Posted at 11:39:29 AM on June 18, 2008 | All postings by Dan Greenberg

Comments

  1. The media, too, are complicit in this. Take the Neurontin scandal where precisely these shenanigans had been going on – and used by Pfizer to encourage off-label prescribing by physicians via the corps of drug reps and their visits to hospitals, universities, clinics, and physicians’ offices.

    When a False Claims Act case ensued, at the initiative of a disillusioned drug rep and the Justice Department, did we find this scandal on page one of our newspapers, etc.? Hardly.

    Ever try to complain to a member of Congress besides Sen. Grassley about what the FDA should be doing about this? Ever get an answer? Please do share if you did. Such replies are so rare as to be collector’s items.

    Big Pharma has bought a lot more than academia with its dollars. Just look around you – everywhere.

    — Anti-hypocrisy advocate · Jun 18, 05:48 PM · #

  2. If “naming and shaming” is the way to go, then why not name these Harvard professors in the article?

    — WG · Jun 19, 08:14 AM · #

  3. I discovered a tremendous amount of collusion amongst the pharmaceutical industry, practitioners, payers, providers and the federal government while doing my doctoral dissertation research. Their relationships form a huge iron triangle reminiscent of the military industrial complex. For those of us trying to bring about positive change in this arena, it is a target rich environment. An excellent book on the milieu of this issue is: The Truth About the Drug Companies, by Marcia Angell, MD

    — Dr. D · Jun 19, 10:10 AM · #

  4. WG:

    Let’s just call it “full disclosure.” And it is the way to go! Conflict of interest is not a mysterious notion to universities, and the only effective way of defending oneself against situations in which lesser men and women might succumb to financial inducements is replicable research publicly presented and defended in an environment of free and open scientific interchange.

    — Droste · Jun 19, 11:12 AM · #

  5. Having worked in the pharmaceutical industry, I am not surprised in the least about any of this. Big pharma cares not for those who take their drugs, but only for the dollars spent.

    Here’s a simple solution (well, at minimum a step in the right direction):
    Have the FDA conduct it’s own research.
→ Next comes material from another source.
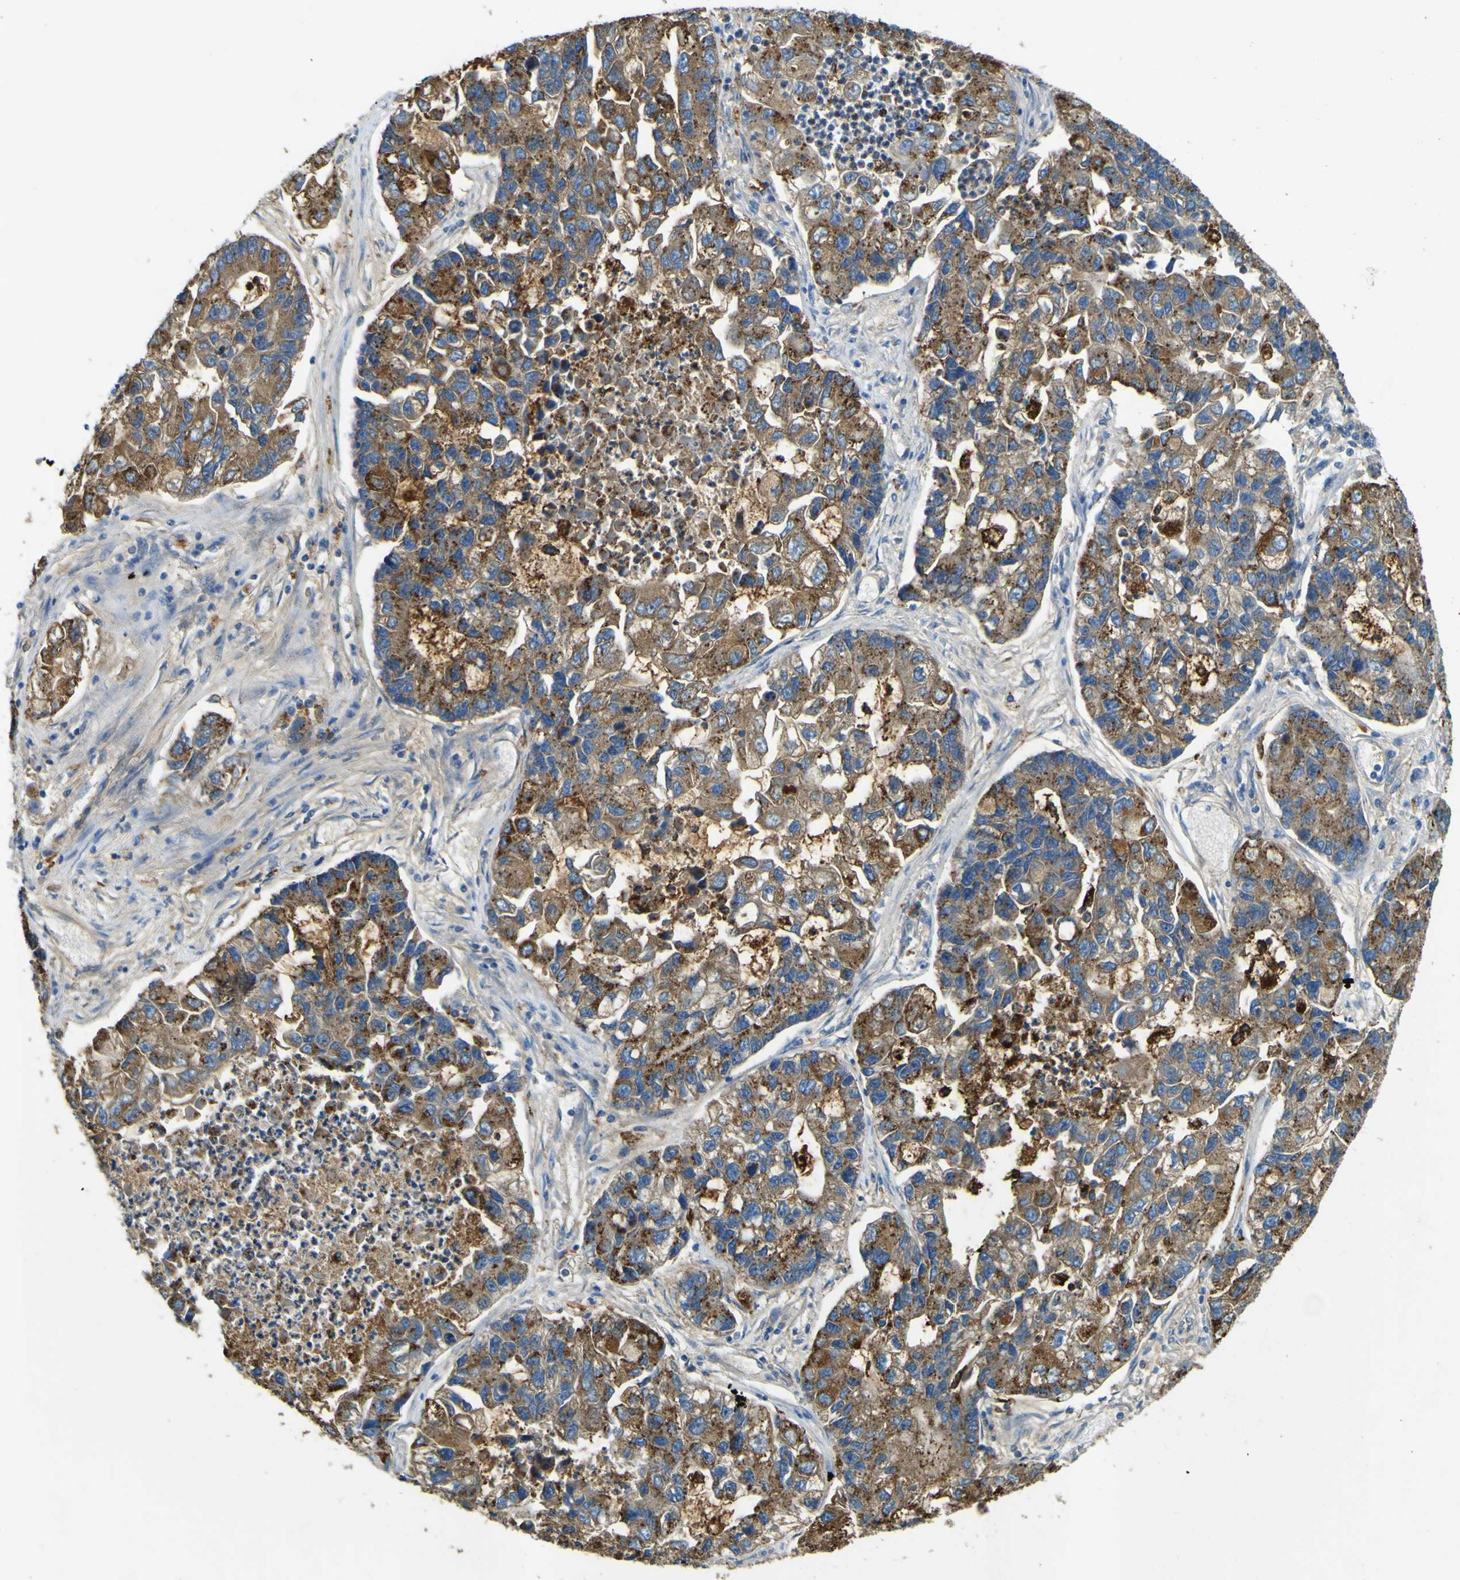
{"staining": {"intensity": "strong", "quantity": ">75%", "location": "cytoplasmic/membranous"}, "tissue": "lung cancer", "cell_type": "Tumor cells", "image_type": "cancer", "snomed": [{"axis": "morphology", "description": "Adenocarcinoma, NOS"}, {"axis": "topography", "description": "Lung"}], "caption": "The immunohistochemical stain highlights strong cytoplasmic/membranous staining in tumor cells of lung cancer (adenocarcinoma) tissue.", "gene": "PDE9A", "patient": {"sex": "female", "age": 51}}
Better yet, to maintain the cash flow to higher ed have the FDA contract with Higher Ed institutions (at the institution level, not the individual professors). Of course the FDA can’t afford this, but considering the ‘savings’ to the pharma companies it would not be unreasonable to pass the cost on to them as an ‘evaluation fee’.

    Oh, and for the sake of sanity ban the direct-to-consumer marketing of prescription drugs!

    — a different Dan · Jun 19, 12:46 PM · #

  6. Great question WG. Why weren’t the professors named?

    — Just reading · Jun 23, 09:44 AM · #

  7. Gangsters, physicians (mostly only at top ten research universities), and bankers—all are the same occupation, largely, making money from old people as they struggle with physical and mental decline. The dream of a non-commercial space of the mind, means nothing to the ambitious selfish monster types that populate Harvard. The LEAST intellectual environment in the world is the hallways, dining halls, and eateries of Harvard—one word to the wrong person and 3 grad students publish it under their names a month later!!! Idea theft at top skill levels. It is a disgusting culture and ugly set of people in a decrepit place—a cesspool of civilizational decline. A dispicable parody of a university. And all the little monkeys at tier 2 and tier 3 institutions worship it and its budgets!!! Venal, vulgar, all too human, disgusting, banana-land. Ugh!!!!